*Record extracts*:

....

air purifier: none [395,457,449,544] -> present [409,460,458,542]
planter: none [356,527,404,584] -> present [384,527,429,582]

....

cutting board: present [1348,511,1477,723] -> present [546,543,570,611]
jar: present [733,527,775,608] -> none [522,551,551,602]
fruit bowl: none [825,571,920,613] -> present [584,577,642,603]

....

*Task details*: Above are the entries. Output exactly the lines beginning with the line that has "air purifier: none" and ending with the line that has "planter: none [356,527,404,584]".

*Task output*:
air purifier: none [395,457,449,544] -> present [409,460,458,542]
planter: none [356,527,404,584] -> present [384,527,429,582]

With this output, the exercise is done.